At the time the article was written, the average age of university professors in Canada was around 55 and the oldest baby boomers were 50. One would think that the opening of a few university jobs might be seen as a golden opportunity to improve university teaching by hiring some of those widely experienced teachers who had been shut out of the universities for so long. But no – it seems the baby boomers had somehow been getting even more unfair advantage from all those years of sessional employment.
And of course there's youth unemployment. As David Foot has pointed out, the baby boomers had higher unemployment rates in their youth than young people do today, and they have higher unemployment rates today than previous generations did at their age. But somehow the baby boomers are thought to be catching a free ride while the young suffer.
I don't mean to imply that the post-boomers don't have legitimate grievances (I wouldn't, for example, have wanted in my twenties to be saddled with increased CPP premiums to pay for baby boomer retirements). I also don't mean to imply that a large percentage of post-boomers actually believes these stereotypes of baby boomers. And I don't mean to imply that baby boomers can't, by sheer strength of numbers, take care of themselves. I do mean to imply, though, that if we are to overcome our problems we're not going to do it by scapegoating people who didn't cause them, and I hope the arguments of people who think that approach is helpful will be carefully evaluated and disregarded.
Stereotyping is uncool not only because stereotypes are not true but also because they discourage that participation in the world which is essential for the success of a society based on cool technology. Even when stereotypes are based on some sort of valid observation, they still do not improve our understanding of the world, and they discourage us from trying to understand it. The article on profiling explains the pitfalls of stereotypical thinking in more detail. A profile, by the way, is what a stereotype is often called in a research report (although a profile need not be stereotypical). In marketing reports a common synonym for stereotype is segment, although again there are legitimate uses for this term. Nevertheless, even researchers can be guilty of pretending differences on the average are the same as differences in general.

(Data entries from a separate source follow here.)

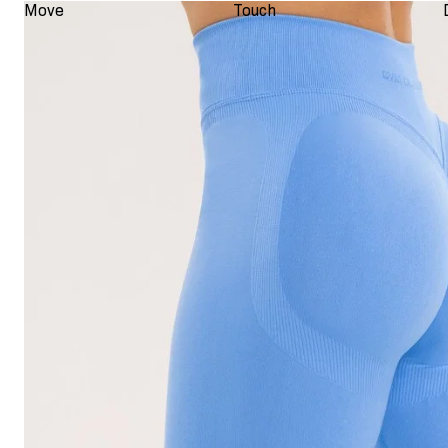
Move
Touch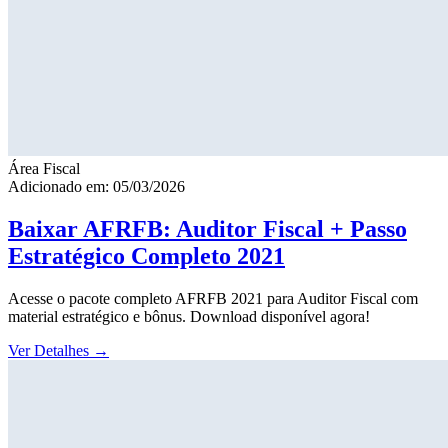
Área Fiscal
Adicionado em: 05/03/2026
Baixar AFRFB: Auditor Fiscal + Passo
Estratégico Completo 2021
Acesse o pacote completo AFRFB 2021 para Auditor Fiscal com
material estratégico e bônus. Download disponível agora!
Ver Detalhes
→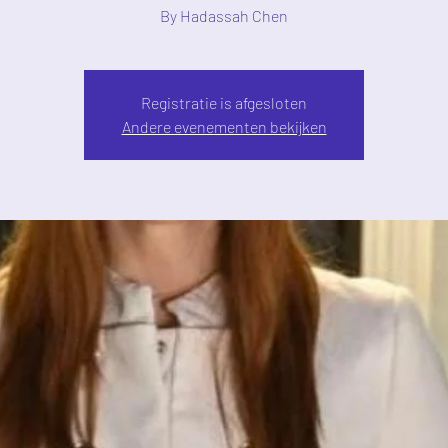
By Hadassah Chen
Registratie is afgesloten
Andere evenementen bekijken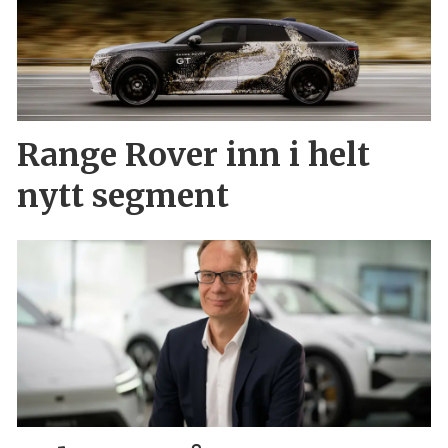
Range Rover inn i helt
nytt segment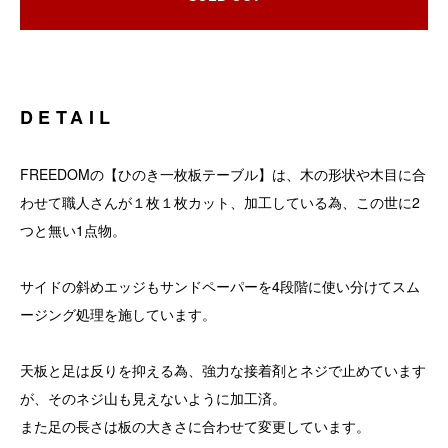
DETAIL
FREEDOMの【ひのき一枚板テーブル】は、木の形状や木目に合
わせて職人さんが１枚１枚カット、加工している為、この世に2
つと無い1点物。
サイドの斜めエッジもサンドペーパーを4段階に使い分けてスム
ージング処理を施しています。
天板と足は反りを抑える為、強力な接着剤とネジで止めています
が、そのネジ山も見えないように加工済。
また足の長さは板の大きさに合わせて変更しています。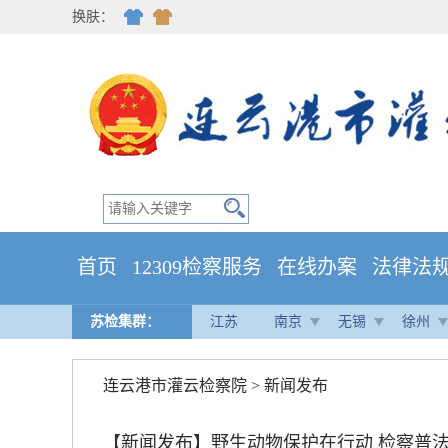
换肤：
首页
12309检察服务
在线办案
法律法
苏检集群：
江苏
南京
无锡
徐州
连云港市灌云检察院
>
新闻发布
【新闻发布】野生动物保护在行动 检察普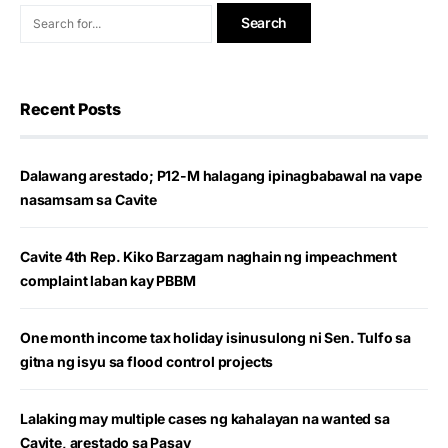
Recent Posts
Dalawang arestado; P12-M halagang ipinagbabawal na vape
nasamsam sa Cavite
Cavite 4th Rep. Kiko Barzagam naghain ng impeachment
complaint laban kay PBBM
One month income tax holiday isinusulong ni Sen. Tulfo sa
gitna ng isyu sa flood control projects
Lalaking may multiple cases ng kahalayan na wanted sa
Cavite, arestado sa Pasay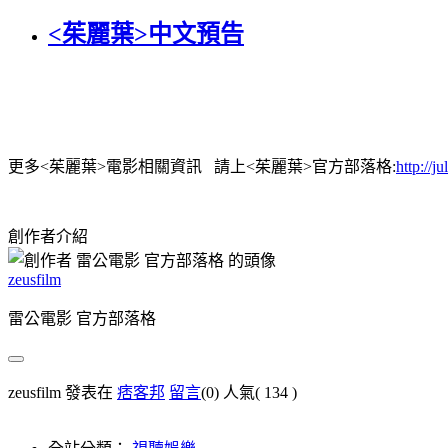
<茱麗葉>中文預告
更多<茱麗葉>電影相關資訊 請上<茱麗葉>官方部落格:
http://ju
創作者介紹
zeusfilm
雷公電影 官方部落格
zeusfilm 發表在
痞客邦
留言
(0)
人氣(
134
)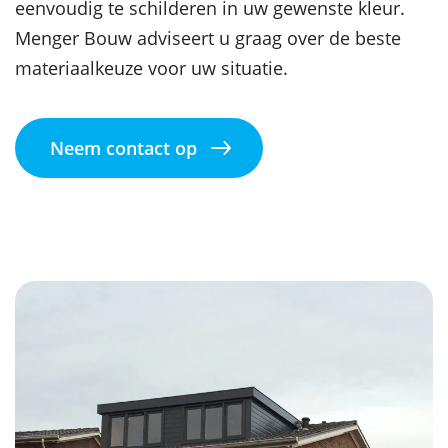
eenvoudig te schilderen in uw gewenste kleur.
Menger Bouw adviseert u graag over de beste
materiaalkeuze voor uw situatie.
Neem contact op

Stereotyping was popular because mechanical technology required people to think about standard and standardized commodities. It was popular because people were in the habit of thinking in generalities and not because it was true. Investigating the history of the stereotype of any group will quickly set your mind boggling. For example, one of the arguments against letting black basketball players play with whites was that black players weren't intelligent enough to understand the game. Tall players were stereotyped as too clumsy.
We live in an era which is devoted in principle to diversity. We now have the means to devote ourselves to it in practice, if we would but try.
POSTSCRIPT: Having criticized some pieces from the Star in this article, I should note that on June 3, 1999, six days after this article was posted, it published an excellent piece of generational analysis by James Daw.